We had a gun debate a while back on here thanks to a thread about packing while you work. There are a few idiot guns are bad people on here, hopefully they don't chime in


----------



## Phat Cat (Apr 1, 2009)

Hope the OP's absence is due to his being busy and that he is okay. 

PT - if you are okay, shame on you for leaving us worrying.


----------



## theplumbinator (Sep 6, 2012)

Shoot'N'Plumber said:


> Yea the 80%'s caught on like wildfire out here thanks to a gun shop in San Diego who really flaunted how easy they were to complete. I milled mine back in 2005 from literally aluminum blocks, the build parties out here "come on down and press a button on our CNC machine" really got outa hand, I like the challenge of hand finishing with jigs, drills 'n'taps. Fortunately we don't need a manufacturing license to complete, don't even need a serial #, however senator De Leon has proposed new legislation that will require a serial # be applied. Our 2nd amendment rights are being attacked with ferocity, I am an avid shooter and have been emailing and calling state legislators daily as they are moving these bills forward. We just starred having to register newly purchased long guns so they're slowly chipping away but I still must do my part and be as vocal as can. If you wanna hear flat out blatant lying to push an agenda you tube search senator de Leon and watch his press conference and how he describes standard semi auto rifles EBR's it's a joke. COME AND TAKE IT!

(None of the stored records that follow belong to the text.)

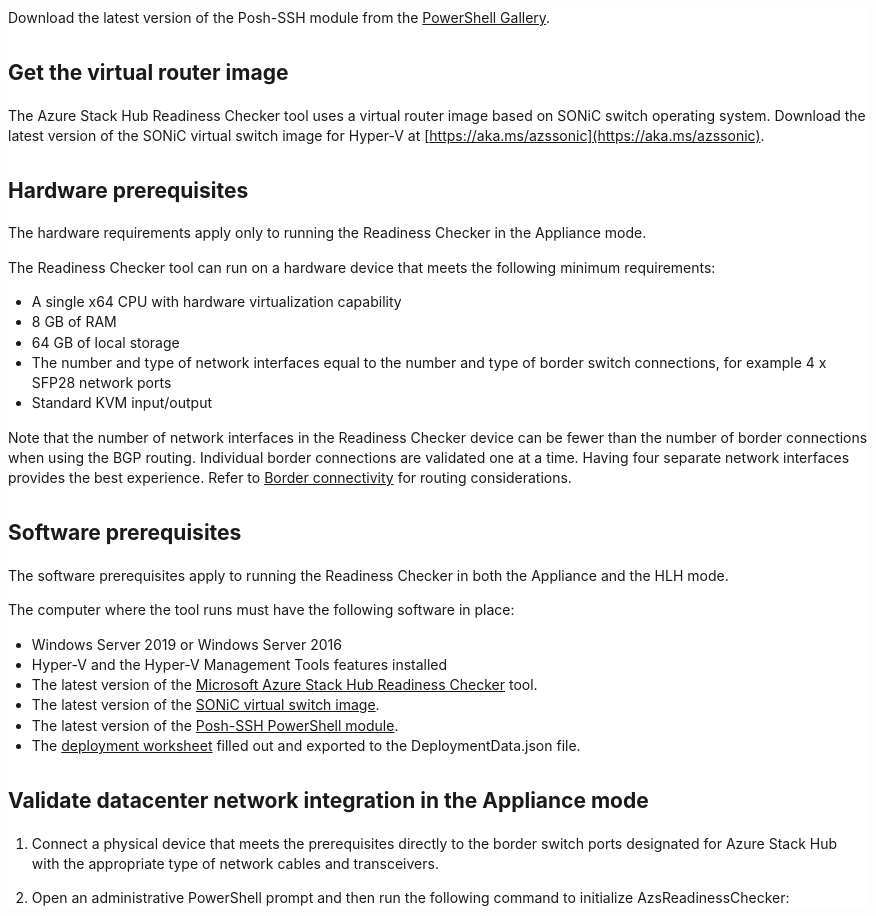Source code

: Download the latest version of the Posh-SSH module from the [PowerShell Gallery](https://www.powershellgallery.com/packages/Posh-SSH).

## Get the virtual router image

The Azure Stack Hub Readiness Checker tool uses a virtual router image based on SONiC switch operating system. Download the latest version of the SONiC virtual switch image for Hyper-V at [https://aka.ms/azssonic](https://aka.ms/azssonic).

## Hardware prerequisites

The hardware requirements apply only to running the Readiness Checker in the Appliance mode.

The Readiness Checker tool can run on a hardware device that meets the following minimum requirements:

* A single x64 CPU with hardware virtualization capability
* 8 GB of RAM
* 64 GB of local storage
* The number and type of network interfaces equal to the number and type of border switch connections, for example 4 x SFP28 network ports
* Standard KVM input/output

Note that the number of network interfaces in the Readiness Checker device can be fewer than the number of border connections when using the BGP routing. Individual border connections are validated one at a time. Having four separate network interfaces provides the best experience. Refer to [Border connectivity](azure-stack-border-connectivity.md) for routing considerations.

## Software prerequisites

The software prerequisites apply to running the Readiness Checker in both the Appliance and the HLH mode.

The computer where the tool runs must have the following software in place:

* Windows Server 2019 or Windows Server 2016
* Hyper-V and the Hyper-V Management Tools features installed
* The latest version of the [Microsoft Azure Stack Hub Readiness Checker](https://aka.ms/AzsReadinessChecker) tool.
* The latest version of the [SONiC virtual switch image](https://aka.ms/azssonic).
* The latest version of the [Posh-SSH PowerShell module](https://www.powershellgallery.com/packages/Posh-SSH).
* The [deployment worksheet](azure-stack-deployment-worksheet.md) filled out and exported to the DeploymentData.json file.

## Validate datacenter network integration in the Appliance mode

1. Connect a physical device that meets the prerequisites directly to the border switch ports designated for Azure Stack Hub with the appropriate type of network cables and transceivers.

1. Open an administrative PowerShell prompt and then run the following command to initialize AzsReadinessChecker:
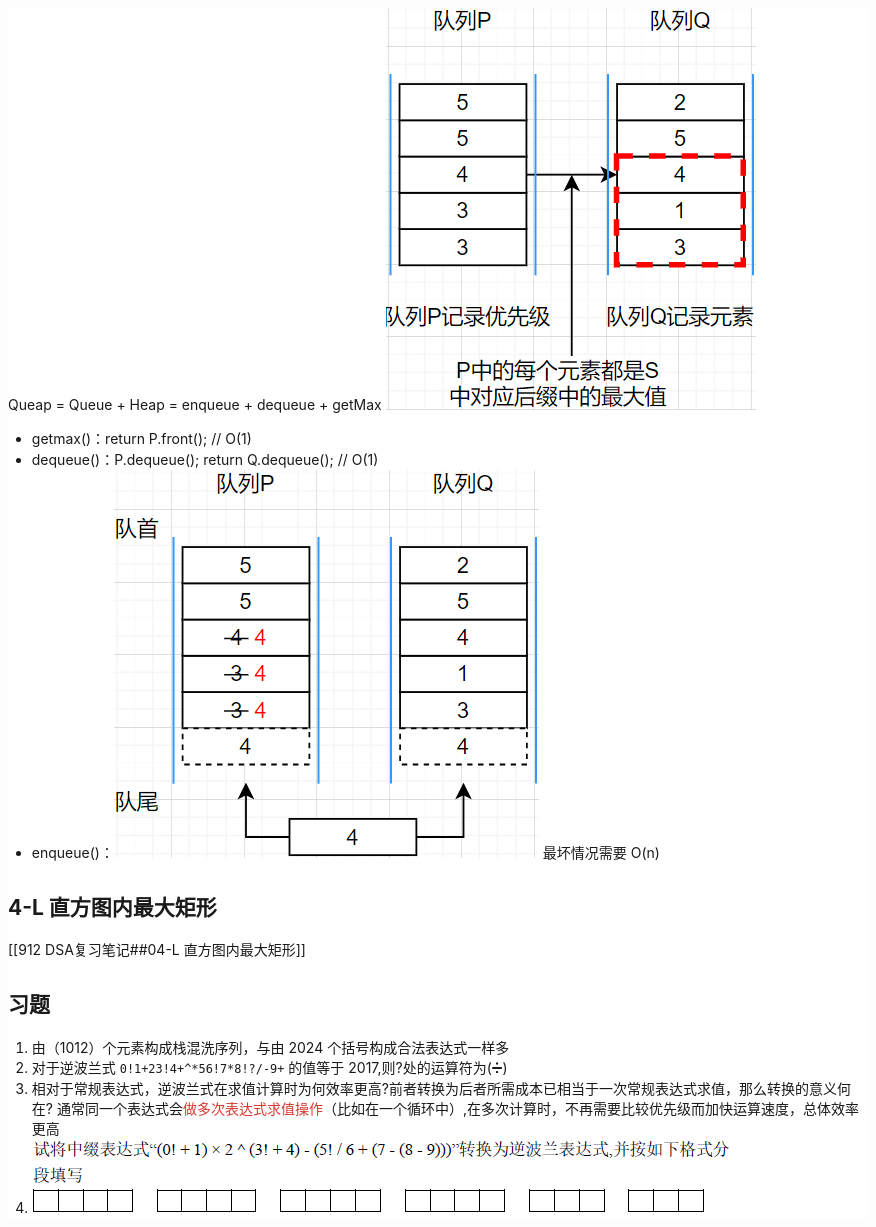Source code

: Queap = Queue + Heap = enqueue + dequeue + getMax
![](Images/Pasted%20image%2020241031112344.png)
* getmax()：return P.front();  // O(1)
* dequeue()：P.dequeue();  return Q.dequeue();  // O(1)
* enqueue()：![|400](Images/Pasted%20image%2020241031113153.png)
  最坏情况需要 O(n)
## 4-L 直方图内最大矩形
[[912 DSA复习笔记##04-L 直方图内最大矩形]]
## 习题
1. 由（1012）个元素构成栈混洗序列，与由 2024 个括号构成合法表达式一样多
2. 对于逆波兰式 `0!1+23!4+^*56!7*8!?/-9+` 的值等于 2017,则?处的运算符为(➗)
3. 相对于常规表达式，逆波兰式在求值计算时为何效率更高?前者转换为后者所需成本已相当于一次常规表达式求值，那么转换的意义何在?
   通常同一个表达式会<font color="#d83931">做多次表达式求值操作</font>（比如在一个循环中）,在多次计算时，不再需要比较优先级而加快运算速度，总体效率更高
4. ![](Images/Pasted%20image%2020241201203746.png)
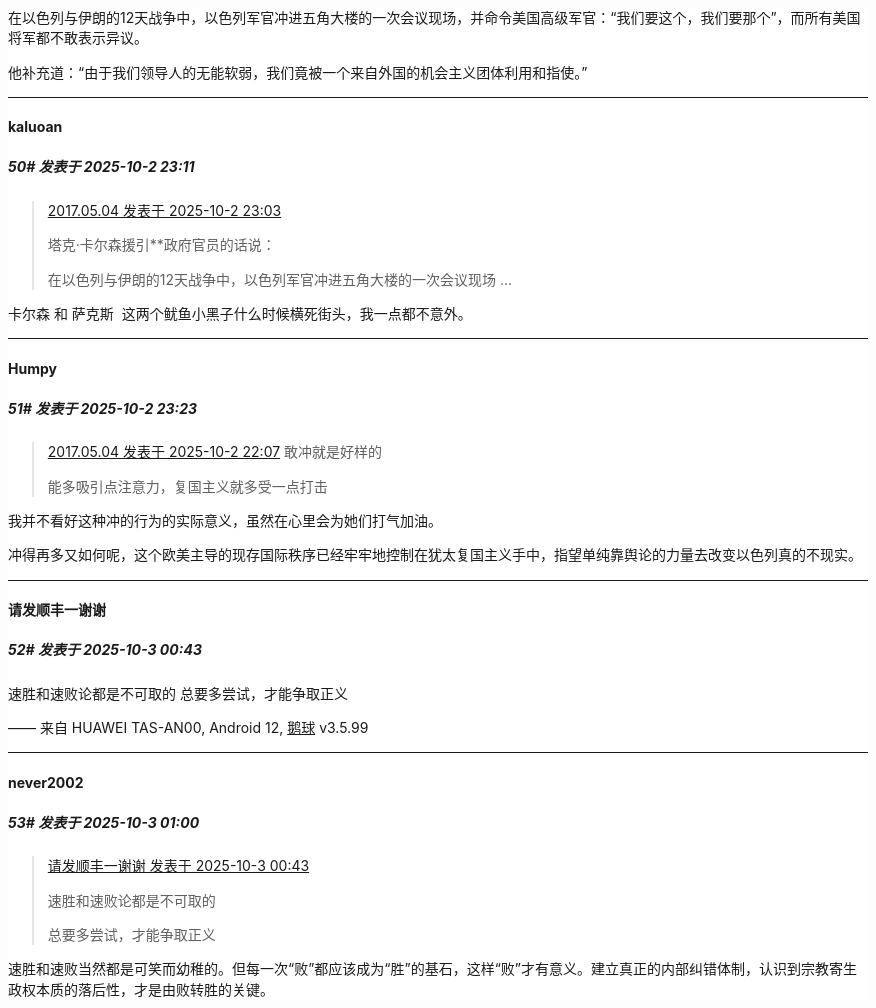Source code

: 在以色列与伊朗的12天战争中，以色列军官冲进五角大楼的一次会议现场，并命令美国高级军官：“我们要这个，我们要那个”，而所有美国将军都不敢表示异议。

他补充道：“由于我们领导人的无能软弱，我们竟被一个来自外国的机会主义团体利用和指使。”


*****

####  kaluoan  
##### 50#       发表于 2025-10-2 23:11

<blockquote><a href="httphttps://stage1st.com/2b/forum.php?mod=redirect&amp;goto=findpost&amp;pid=68521318&amp;ptid=2263401" target="_blank">2017.05.04 发表于 2025-10-2 23:03</a>

塔克·卡尔森援引**政府官员的话说：

在以色列与伊朗的12天战争中，以色列军官冲进五角大楼的一次会议现场 ...</blockquote>
卡尔森 和 萨克斯  这两个鱿鱼小黑子什么时候横死街头，我一点都不意外。


*****

####  Humpy  
##### 51#       发表于 2025-10-2 23:23

<blockquote><a href="httphttps://stage1st.com/2b/forum.php?mod=redirect&amp;goto=findpost&amp;pid=68521154&amp;ptid=2263401" target="_blank">2017.05.04 发表于 2025-10-2 22:07</a>
敢冲就是好样的

能多吸引点注意力，复国主义就多受一点打击</blockquote>
我并不看好这种冲的行为的实际意义，虽然在心里会为她们打气加油。

冲得再多又如何呢，这个欧美主导的现存国际秩序已经牢牢地控制在犹太复国主义手中，指望单纯靠舆论的力量去改变以色列真的不现实。


*****

####  请发顺丰一谢谢  
##### 52#       发表于 2025-10-3 00:43

速胜和速败论都是不可取的
总要多尝试，才能争取正义

—— 来自 HUAWEI TAS-AN00, Android 12, [鹅球](https://www.pgyer.com/GcUxKd4w) v3.5.99


*****

####  never2002  
##### 53#       发表于 2025-10-3 01:00

<blockquote><a href="httphttps://stage1st.com/2b/forum.php?mod=redirect&amp;goto=findpost&amp;pid=68521544&amp;ptid=2263401" target="_blank">请发顺丰一谢谢 发表于 2025-10-3 00:43</a>

速胜和速败论都是不可取的

总要多尝试，才能争取正义</blockquote>
速胜和速败当然都是可笑而幼稚的。但每一次“败”都应该成为“胜”的基石，这样“败”才有意义。建立真正的内部纠错体制，认识到宗教寄生政权本质的落后性，才是由败转胜的关键。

Yeah I watched that clip about Ghost guns. I laughed my ass off when the idiot said "this is a ghost gun it can shoot a .30cal 30 round clip in 1/2 a second" or something like that. Although its not really funny. People with no gun knowledge should not be permitted to introduce gun legislation. It was obvious he knows nothing about "scary black rifles". And what is that thing living on that guys head. I want to take a buzzer to his scalp! You guys are as screwed as we are with these dummycrats writing the laws. I'm on the CalGuns mailing list somehow even though I live 3000 miles away. I also saw that sheriff's dept in LA county must now accept CCW permits. I'm vocal in my state as well and an avid shooter. I only support pro 2A candidate's, and I'm an active member of one of our grassroots 2A organizations here. Since the NRA stopped wasting money to fight a no win battle in our state years ago. I email and call whenever the liberals try pushing their anti american garbage on us annually. http://www.youtube.com/embed/iJmFEv6BHM0?html5=1&fs=1


Agreed! Molon Labe!


----------



## Master Mark (Aug 14, 2009)

a long while back i had some dumbass pull into my parking lot in a beat up station wagon wanting to buy my all copper and brass from me......all the guys were there at the time so there was no real threat or danger..


he wanted me to give it to him so he could go weigh it and then he would come back and pay me a good price after it was weighed .........somewhere off the property:laughing::laughing:


I laughed at him and asked him if he was actually serious...... 


dufus said.......duohhhh you can trust me......:laughing::yes:


I just turned around and walked away ......


----------



## Protech (Sep 22, 2008)

Yeah Im fine. Not sure what their deal is. Called him yesterday morning and he dropped his offer to $2/lb.


----------



## Shoot'N'Plumber (Apr 27, 2013)

Protech said:


> Yeah Im fine. Not sure what their deal is. Called him yesterday morning and he dropped his offer to $2/lb.


Good to hear...I'm sure now that his original plan of grab what he can quickly failed he now offered a realistic number.


----------



## Phat Cat (Apr 1, 2009)

Protech said:


> Yeah Im fine. Not sure what their deal is. Called him yesterday morning and he dropped his offer to $2/lb.


Glad to hear you are fine. :thumbup:

I know your stance on guns, so I know you know how to handle yourself. Great to read nonetheless.


----------



## Bill (Jun 17, 2008)

If it sounds too good to be true it probably is


----------



## kellybhutchings (Jul 29, 2008)

Most of the time they have someone very good at guessing the weight of your scrap and they tell you it weighs less then it actually does. Then they make you an offer on the lower than actual weight. We see those kind of people all of the time around here and they are usually in a very nice rig.


----------